» Exercise objective:
In the stair treads thread, what color does the original poster plan to paint the risers?

» Selected text:
════
# Stair Treads and risers



## banffan (Feb 16, 2012)

My flooring installer's price for the stairs seems ridiculously high to me: he orders in the stair treads from another supplier, I believe.  The product will be better than the DY kits from home depot, but not worth what he's charging (I'll end up with a $5000 staircase if I go with him, however this does include sanding down and staining-to-match the banister and a few other pieces of wood).  My plan is to paint the light oak banister, and build and install the floor treads myself.  The risers will be easy: they will be painted ivory so its just a matter of picking out the wood, cutting, painting, and installing them. 

I need advice on the treads.  My first thought was, using the hardwood flooring strips, build each tread and install it as a unit. However, why wouldn't I just install the individual pieces, fit together tongue in groove, with the last piece bullnosed as it is the front of the tread. This seems too easy, so there must be more too it. Is there? Where might I encounter difficulty?

Any advice would be appreciated.


----------



## nealtw (Feb 16, 2012)

I would shop around for pre-made treads but your idea would or should work fine.


----------



## budspop (Feb 26, 2012)

banffan said:
			
		

> My flooring installer's price for the stairs seems ridiculously high to me: he orders in the stair treads from another supplier, I believe.  The product will be better than the DY kits from home depot, but not worth what he's charging (I'll end up with a $5000 staircase if I go with him, however this does include sanding down and staining-to-match the banister and a few other pieces of wood).  My plan is to paint the light oak banister, and build and install the floor treads myself.  The risers will be easy: they will be painted ivory so its just a matter of picking out the wood, cutting, painting, and installing them.
> 
> I need advice on the treads.  My first thought was, using the hardwood flooring strips, build each tread and install it as a unit. However, why wouldn't I just install the individual pieces, fit together tongue in groove, with the last piece bullnosed as it is the front of the tread. This seems too easy, so there must be more too it. Is there? Where might I encounter difficulty?
════
» Given information:
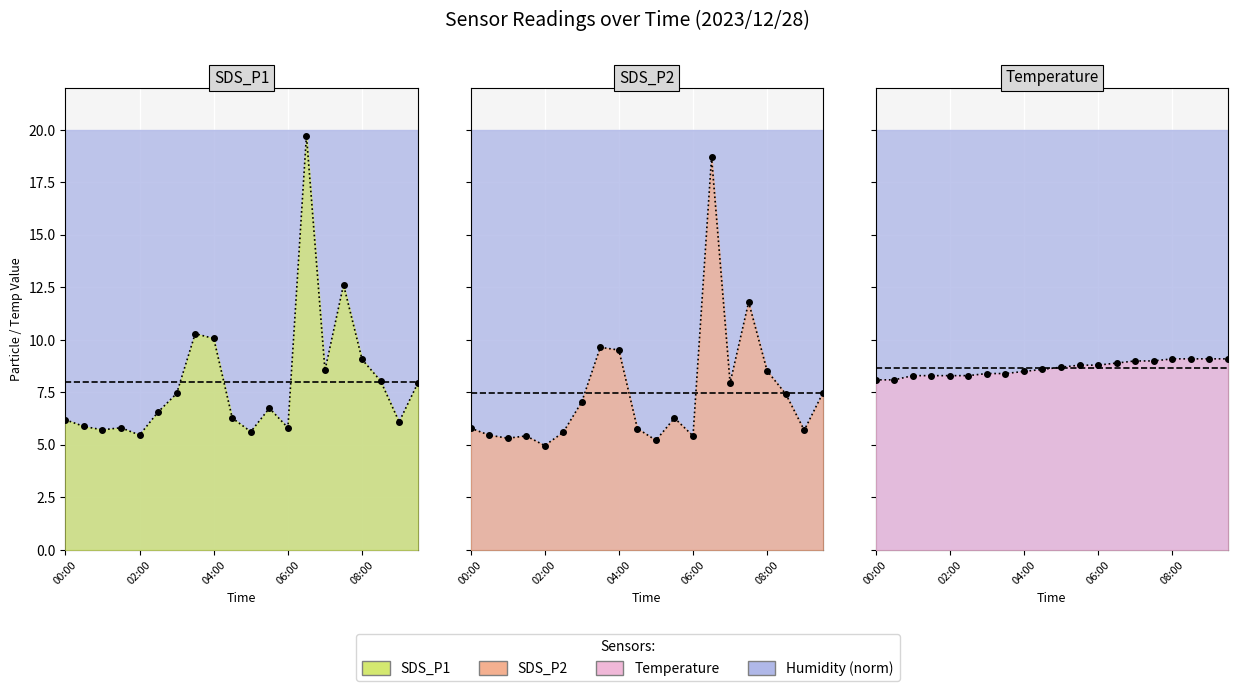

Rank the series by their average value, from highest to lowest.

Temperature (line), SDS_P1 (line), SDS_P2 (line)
════
» Task output:
Ivory.